People with a history of incarceration are challenged to find employment after release (Bender et al., 2016; Harrison & Schehr, 2004). The search for meaningful work opportunities is often hindered because of employment restrictions and the stigma of a criminal record, imposing an additional barrier for ex-offenders who are seeking employment. According to correctional staff, much of the population was unemployed before population and many of these individuals do not have the skills needed to secure employment after release (Captain R. Kidwell, personal communication, March 25, 2011). The employment module is designed to help participants to gain the necessary skills to locate, obtain, and maintain employment, and it often focuses on preemployment skill development. Sessions include how and where to look for a job in today's employment market, how to participate in employment interviews, and how to complete and submit job applications and résumés. In this module, participants learn how to manage interview questions about convictions and crimes. Participants are coached on how to construct a script that addresses what they have learned from being incarcerated, changes they have already made, and their future plans for employment. Participants engage in mock interviews with OT students to enable them to practice explaining their conviction and to build confidence. Seeking and securing a job is often an unfamiliar process for people in this program. During one of the employment groups, participants create a pocket card that includes all of the information typically required to complete a job application. This practice provides structure and allows participants to complete actual job applications in an organized and timely manner. The final activity in this module is participation in a mock job interview. Participants demonstrate skills learned throughout the week and receive feedback on ways to present themselves positively and effectively.

Finance Module

People who are incarcerated often do not have basic financial skills and can benefit from training to facilitate successful community living (Koenig, 2007). In the finance module, participants are exposed to the basic principles of budgeting, managing a bank account, understanding credit and insurance, and financing. They participate in practice scenarios to develop basic financial skills through a variety of daily activities that are designed to increase personal financial responsibility and develop competency in money management. Initial considerations include developing an understanding of the differences between wants and needs and recognizing the effect that these concepts have on the ability to meet regular financial obligations. For example, participants learn how to manage monthly bills and routine expenses and how to develop a budget that allows them to exert a level of control over the costs of independent community living. In addition, they receive information on how to manage bank accounts and pay bills and are given tips and strategies for saving money. They practice these skills with an innovative money management game that was developed specifically for this program. During this module, participants are fictitiously assigned a job, a salary, and other routine expenses that they must manage throughout the week by applying the skills that they have learned. Participants receive daily life scenario cards that present them with real-life circumstances and require the application of their newly acquired skills. These exercises give participants an opportunity to discuss possible solutions with other group members and the OT student group leader. Participants routinely express appreciation for the practice scenarios and for the opportunity to enhance their abilities through simulated activities.
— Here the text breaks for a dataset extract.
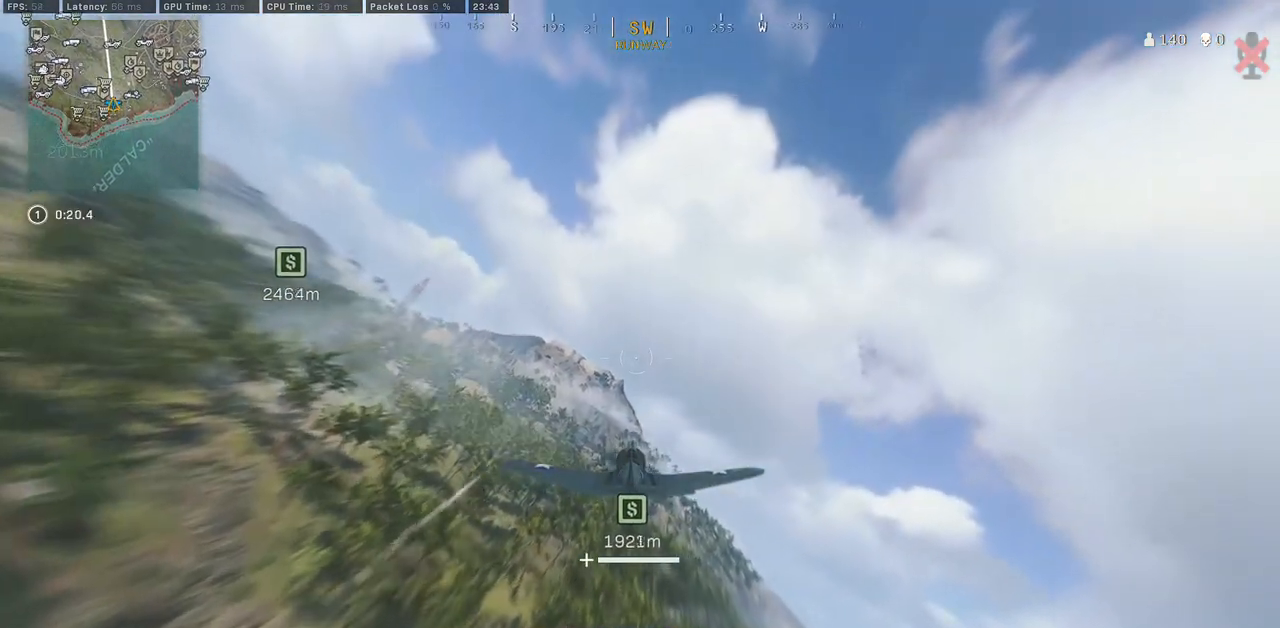
{"keys": ["w"], "mouse": [], "events": []}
Many participants state that the development of IADLs can help them to develop financial goals and lead more effective and productive lives after release.

Leisure Module

Leisure participation is an area of occupational performance that OT practitioners regularly address with individuals who are incarcerated (AOTA, 2014). Leisure activities can be used to achieve cognitive, physical, social, and psychological benefits that are necessary for balanced and healthy living (Bundy & Du Toit, 2019). In this module, participants explore, identify, and participate in multiple leisure activities. These activities are used to reinforce and practice social skills, increase attention to tasks, and improve self-efficacy and self-esteem. The leisure module is designed to assist participants to commit to positive and healthy leisure choices that support a prosocial life. This module offers participants the opportunity to identify and reflect on their previous leisure activities and identify times when difficulties arose. The module explores ways to minimize participation in ineffective leisure strategies and encourages participants to consider healthy alternatives (Bundy & Du Toit, 2019). This module is the least structured and most flexible of all of the modules because it attempts to integrate the participant's specific leisure interests. Participants complete a leisure checklist to facilitate their consideration of options for healthy and productive leisure occupations. To promote continuous self-awareness, participants complete activities that consider work/life balance to develop competencies that allow them to create a healthy balance for their daily routine. Each day, a group member or the group facilitator selects and teaches a different leisure activity that may include crafts, games, food preparation, appropriate holiday activities, dancing, or exercise. Participants also learn about volunteer activities and the fulfillment that they can provide. During this module, participants often complete activities that build and/or support leisure skill development. Many participants report few opportunities to learn and develop socially acceptable leisure activities. Participants are encouraged to consider alternative healthy leisure activities for unstructured times, which may reduce engagement in criminal activity after release. This module provides an opportunity to learn a process to explore and acquire new leisure skills.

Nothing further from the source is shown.